* SELECTION:

Case Study 2: Search Query with Multiple Filters

-- Original query (variable performance, sometimes 30+ seconds)
SELECT *
FROM products
WHERE
    ($1 IS NULL OR category = $1)
    AND ($2 IS NULL OR brand = $2)
    AND ($3 IS NULL OR price BETWEEN $3 AND $4)
    AND ($5 IS NULL OR name ILIKE '%' || $5 || '%')
ORDER BY created_at DESC
LIMIT 20;

-- Problem: Planner can't optimize for optional conditions
-- Gets different plans based on which params are NULL

-- Solution: Dynamic SQL with only active conditions
-- In application:
sql = "SELECT * FROM products WHERE 1=1"
params = []
if category:
    sql += " AND category = $" + str(len(params)+1)
    params.append(category)
if brand:
    sql += " AND brand = $" + str(len(params)+1)
    params.append(brand)
# ... etc

-- Or use partial indexes for common patterns
CREATE INDEX idx_products_active_electronics
ON products(created_at DESC)
WHERE category = 'Electronics' AND status = 'active';

Case Study 3: Report with Complex Aggregations

-- Original query (45 seconds)
WITH monthly_sales AS (
    SELECT
        customer_id,
        DATE_TRUNC('month', created_at) as month,
        SUM(total) as monthly_total
    FROM orders
    WHERE created_at >= '2023-01-01'
    GROUP BY customer_id, DATE_TRUNC('month', created_at)

* INPUT FOR THIS TASK:
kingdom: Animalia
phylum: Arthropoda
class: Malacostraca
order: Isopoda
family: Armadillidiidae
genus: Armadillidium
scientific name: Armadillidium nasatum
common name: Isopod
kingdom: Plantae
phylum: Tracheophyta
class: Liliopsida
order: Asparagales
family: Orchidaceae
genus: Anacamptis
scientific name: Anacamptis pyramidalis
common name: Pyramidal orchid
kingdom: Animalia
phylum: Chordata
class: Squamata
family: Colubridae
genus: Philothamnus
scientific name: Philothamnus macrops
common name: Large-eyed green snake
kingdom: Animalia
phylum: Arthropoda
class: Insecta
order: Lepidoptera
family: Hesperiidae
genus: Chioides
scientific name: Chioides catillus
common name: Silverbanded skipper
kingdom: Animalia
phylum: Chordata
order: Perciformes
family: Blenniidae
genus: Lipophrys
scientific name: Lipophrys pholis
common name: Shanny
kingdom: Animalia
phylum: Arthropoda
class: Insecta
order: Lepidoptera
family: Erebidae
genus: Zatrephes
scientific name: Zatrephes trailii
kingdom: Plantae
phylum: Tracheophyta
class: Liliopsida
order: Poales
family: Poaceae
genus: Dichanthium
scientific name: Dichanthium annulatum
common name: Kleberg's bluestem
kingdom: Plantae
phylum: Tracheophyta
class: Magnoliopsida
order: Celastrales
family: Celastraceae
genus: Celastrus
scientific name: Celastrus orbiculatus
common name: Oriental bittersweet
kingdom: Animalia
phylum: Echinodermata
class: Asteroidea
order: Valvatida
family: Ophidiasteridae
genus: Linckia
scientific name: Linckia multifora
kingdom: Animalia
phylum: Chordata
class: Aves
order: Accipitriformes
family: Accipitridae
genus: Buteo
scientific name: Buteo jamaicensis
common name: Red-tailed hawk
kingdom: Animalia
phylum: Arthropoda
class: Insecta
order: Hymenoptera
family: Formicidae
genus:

* WRITTEN EXERCISE A: Collect every line of the listing that contains the string "order".
* WRITTEN EXERCISE B: Supply the next portion of the SQL case studies, starting right after the last line shown.

* FINAL ANSWER A:
order: Isopoda
order: Asparagales
order: Lepidoptera
order: Perciformes
order: Lepidoptera
order: Poales
order: Celastrales
order: Valvatida
order: Accipitriformes
order: Hymenoptera

* FINAL ANSWER B:
),
customer_stats AS (
    SELECT
        customer_id,
        AVG(monthly_total) as avg_monthly,
        MAX(monthly_total) as max_monthly,
        COUNT(*) as active_months
    FROM monthly_sales
    GROUP BY customer_id
)
SELECT
    c.name,
    cs.avg_monthly,
    cs.max_monthly,
    cs.active_months
FROM customers c
JOIN customer_stats cs ON c.id = cs.customer_id
WHERE cs.avg_monthly > 1000
ORDER BY cs.avg_monthly DESC;

-- Analysis:
-- 1. CTEs are materialized (lots of data)
-- 2. DATE_TRUNC on every row
-- 3. Multiple passes over orders table

-- Solution:
-- 1. Index for date range
CREATE INDEX idx_orders_created_customer
ON orders(created_at, customer_id);

-- 2. Single-pass aggregation
SELECT
    c.name,
    AVG(monthly_total) as avg_monthly,
    MAX(monthly_total) as max_monthly,
    COUNT(*) as active_months
FROM customers c
JOIN (
    SELECT
        customer_id,
        DATE_TRUNC('month', created_at) as month,
        SUM(total) as monthly_total
    FROM orders
    WHERE created_at >= '2023-01-01'
    GROUP BY customer_id, DATE_TRUNC('month', created_at)
) ms ON c.id = ms.customer_id
GROUP BY c.id, c.name
HAVING AVG(monthly_total) > 1000
ORDER BY AVG(monthly_total) DESC;

-- Result: 3 seconds (15x faster)

Case Study 4: Inventory Check with Locks

-- Original approach (causes deadlocks)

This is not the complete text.